Fucking hell.
She looked, well, she looked so fucking hot.
She wore a skintight skirt that barely covered her plump, heart-shaped ass. I swear I saw flashes of red, and was that white, when she jumped and wiggled, swaying to the music.
I didn’t know what I was seeing, but I liked it.
On top, she wore a green shiny top that barely contained her big tits.
Her gorgeous cleavage was making me fucking salivate. I didn’t know where to look first.
So, I looked everywhere. From her knee-high leather boots to her pale thighs. That tight fucking skirt to the shimmery tank top that molded to her like a second skin.
And, fuck, damn, the rapt expression on her face and those waves of crimson, her fat auburn curls, dancing down her back like a river of fire.
Looking at her beautiful body while she blew off steam should have made me feel like some Peeping Tom or a pervert with the thoughts I was having.
But it didn’t. Because that woman was mine. And I was born to be right there with her.
She was so beautiful.
All oranges and coppers. A ritual treasure trove of passion that defied reason.
I wanted to touch her so damn badly.
To fan her inner fire. Watch her fly apart. Capture the flames that flickered in her hair as it danced across her pale shoulders with every move she made.
Some stranger stopped next to me, his head following the direction of my stare, and shoved him hard.
“Back the fuck off,” I snarled, and he raised his hands in surrender, backing away.
Fuck.
I was being watched. I couldn’t go nuts in that place. But I wanted to.

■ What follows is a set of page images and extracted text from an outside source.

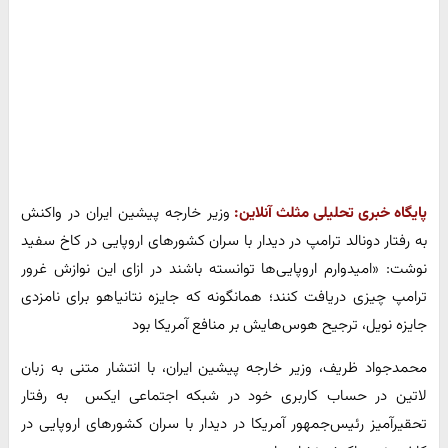
پایگاه خبری تحلیلی مثلث آنلاین:
وزیر خارجه پیشین ایران در واکنش
به رفتار دونالد ترامپ در دیدار با سران کشورهای اروپایی در کاخ سفید
نوشت: «امیدوارم اروپایی‌ها توانسته باشند در ازای این نوازش غرور
ترامپ چیزی دریافت کنند؛ همانگونه که جایزه نتانیاهو برای نامزدی
جایزه نویل، ترجیح هوس‌هایش بر منافع آمریکا بود
محمدجواد ظریف، وزیر خارجه پیشین ایران، با انتشار متنی به زبان
لاتین در حساب کاربری خود در شبکه اجتماعی ایکس به رفتار
تحقیرآمیز رئیس‌جمهور آمریکا در دیدار با سران کشورهای اروپایی در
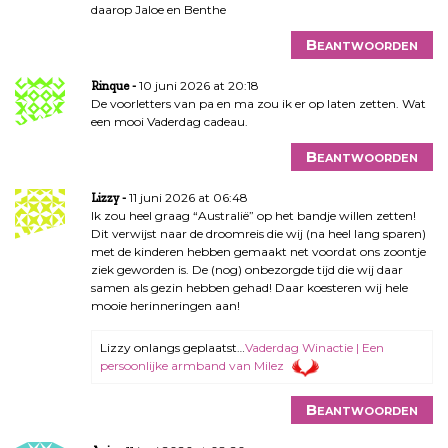
daarop Jaloe en Benthe
Beantwoorden
10 juni 2026 at 20:18
Rinque
De voorletters van pa en ma zou ik er op laten zetten. Wat
een mooi Vaderdag cadeau.
Beantwoorden
11 juni 2026 at 06:48
Lizzy
Ik zou heel graag “Australië” op het bandje willen zetten!
Dit verwijst naar de droomreis die wij (na heel lang sparen)
met de kinderen hebben gemaakt net voordat ons zoontje
ziek geworden is. De (nog) onbezorgde tijd die wij daar
samen als gezin hebben gehad! Daar koesteren wij hele
mooie herinneringen aan!
Lizzy onlangs geplaatst…
Vaderdag Winactie | Een
persoonlijke armband van Milez
Beantwoorden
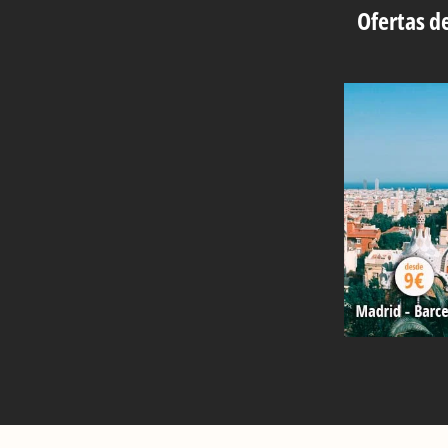
Ofertas de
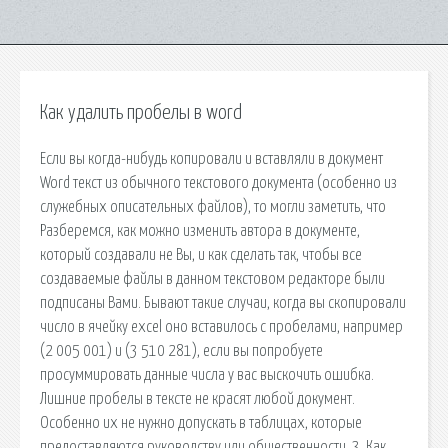
Как удалить пробелы в word
Если вы когда-нибудь копировали и вставляли в документ
Word текст из обычного текстового документа (особенно из
служебных описательных файлов), то могли заметить, что
Разберемся, как можно изменить автора в документе,
который создавали не Вы, и как сделать так, чтобы все
создаваемые файлы в данном текстовом редакторе были
подписаны Вами. Бывают такие случаи, когда вы скопировали
число в ячейку excel оно вставилось с пробелами, например
(2 005 001) и (3 510 281), если вы попробуете
просуммировать данные числа у вас выскочить ошибка.
Лишние пробелы в тексте не красят любой документ.
Особенно их не нужно допускать в таблицах, которые
предоставляются руководству или общественности. 3. Как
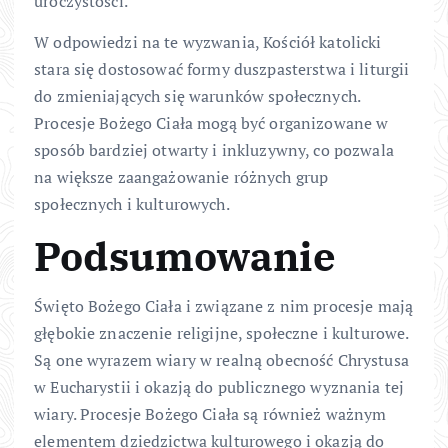
uroczystości.
W odpowiedzi na te wyzwania, Kościół katolicki
stara się dostosować formy duszpasterstwa i liturgii
do zmieniających się warunków społecznych.
Procesje Bożego Ciała mogą być organizowane w
sposób bardziej otwarty i inkluzywny, co pozwala
na większe zaangażowanie różnych grup
społecznych i kulturowych.
Podsumowanie
Święto Bożego Ciała i związane z nim procesje mają
głębokie znaczenie religijne, społeczne i kulturowe.
Są one wyrazem wiary w realną obecność Chrystusa
w Eucharystii i okazją do publicznego wyznania tej
wiary. Procesje Bożego Ciała są również ważnym
elementem dziedzictwa kulturowego i okazją do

The desire to run right to her, toss her over my shoulder, and drag her back home with me was so damn strong. My chest was heaving with exertion as I wrestled with myself for control.
Her cousin said something to her, and she tossed back her head and laughed. God, I missed that.
Her smiles.
Her joy.
I didn’t even realize how much I’d missed that until it was gone. It had only been a few days. But really, wasn’t it longer?
A whole year of me watching, waiting.
Countless hours of just staying in the shadows, hoping for a single glimpse of her.
Endless nights of feeding my dark soul on tiny specks of her light.
It was bad enough just watching from afar. Back before I’d touched her, it was a little bit like wishing on a star.
Like this secret, quiet hope wrapped in the weight of possibility.
There was something almost magical about it. About her.
She had this quality, this something that made you believe, if only for a moment, that the world might not be so awful.